### EXTRAIT DE PAGE

Si l’on applique cette démarche à l’ensemble du corps électoral, on peut alors distinguer trois grandes familles de pensée (et non les deux seules qui restent en lice au second tour), soit :

  • Le Centre et la Droite, qui expriment d’abord un accord de fond avec l’ordre social dominant, avec ses variantes libérales ou autoritaires, et qui sont représentés ici par Emmanuel Macron, Valérie Pécresse et Jean Lassalle. En dépit de désaccords mineurs, ils constituent me semble-t-il un ensemble assez homogène où les transferts sont possibles.
  • L’Extrême-Droite, qui a le vent en poupe depuis plus de 20 ans et qui exprime une contestation de l’ordre actuel au nom d’un passé fantasmé ou de conceptions idéologiques extrémistes. J’y mets Marine Le Pen, Eric Zemmour et Nicolas Dupont-Aignan, dont les représentations de la société sont très proches, malgré de réelles différences dans leurs objectifs politiques.
  • La Gauche élargie (que je note « gauche+», qui regroupe les versions traditionnelles de la Gauche, auxquelles j’adjoins le courant « écologiste » qui s’est développé depuis quelques décennies. En France, ce dernier a été finalement intégré à l’ensemble des forces progressistes (sur le plan social) à partir du moment où il représente une dimension à la fois nouvelle et essentielle d’une vision en principe égalitaire de la société future à construire. On y retrouve donc Jean-Luc Mélenchon, Yannick Jadot, Fabien Roussel, Anne Hidalgo, Nathalie Arthaud et Philippe Poutou. Je suis bien conscient de la diversité de cette famille, de ses conflits et de ses contradictions internes, ainsi que d’une certaine hétérogénéité qui expliquent justement l’élimination de Mélenchon. Toutefois, je considère que tous partagent à un certain degré une vision commune de l’idéal social et écologique. Je parle évidemment ici des électorats, dont l’aspiration unitaire est sans doute supérieure à celle des candidats et structures partisanes.

######
### DONNÉES SOURCES

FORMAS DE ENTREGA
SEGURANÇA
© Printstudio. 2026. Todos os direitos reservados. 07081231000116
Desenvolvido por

######

QUESTIONS D'ÉTUDE =>
**a.** Dans le texte sur les familles politiques de l'électorat, quels candidats sont rangés dans l'Extrême-Droite ?
**b.** Transcrivez tout le passage du texte sur les familles politiques de l'électorat allant de « Si l’on applique » jusqu'à « transferts sont possibles. ».
**c.** Reprenez le texte sur les familles politiques de l'électorat à partir de l'endroit où il s'arrête.

RÉPONSES PAR TÂCHE =>
**a.** Marine Le Pen, Eric Zemmour et Nicolas Dupont-Aignan.

**b.**
Si l’on applique cette démarche à l’ensemble du corps électoral, on peut alors distinguer trois grandes familles de pensée (et non les deux seules qui restent en lice au second tour), soit :

  • Le Centre et la Droite, qui expriment d’abord un accord de fond avec l’ordre social dominant, avec ses variantes libérales ou autoritaires, et qui sont représentés ici par Emmanuel Macron, Valérie Pécresse et Jean Lassalle. En dépit de désaccords mineurs, ils constituent me semble-t-il un ensemble assez homogène où les transferts sont possibles.

**c.**
Cette analyse diffère fortement ce celle que l’on nous sert à longueur d’antenne ou de journal. On nous présente souvent la structure des enjeux politiques comme une opposition libérale/autoritaire (ou, dans sa variante d’ordre international, européenne/nationaliste), qui se substituerait à la vieille opposition droite/gauche qui aurait progressivement disparu du théâtre du monde. Certains politologues préfèrent y voir une opposition entre les élites urbaines, éduquées et mondialisées, et les classes moyennes et populaires issues des périphéries ou des campagnes, et animées d’une forme de « populisme », ce qui n’est pas faux mais ne représente qu’une partie de la réalité. Cette vision s’est renforcée avec l’arrivée d’Emmanuel Macron, dont le libéralisme politique et économique est le plus affirmé depuis près d’un siècle. En outre, cela correspond à son intérêt bien compris, qui est de se constituer un(e) adversaire choisi(e) en une personnalité d’extrême-droite à la fois nationaliste et autoritaire. Ce petit jeu est toutefois dangereux, car il ne fonctionne que dans un chantage du type « moi ou le chaos », et avec l’hypothèse d’un « barrage républicain » … Nous le saurons le 24 avril !

La tripartition que je propose me semble plus juste et plus fidèle à la réalité. Elle a de plus l’avantage de conserver l’antagonisme droite/gauche qui est quand même le propre de nos sociétés de classes. Elle me permet également de présenter une forme renouvelée de l’analyse sociale, appliquée ici à la sociologie électorale, à partir des premières données compilées par le ministère de l’Intérieur[5]. Ce mode de regroupement des voix est présenté en détail pour les élections de 2022 dans la Figure 3.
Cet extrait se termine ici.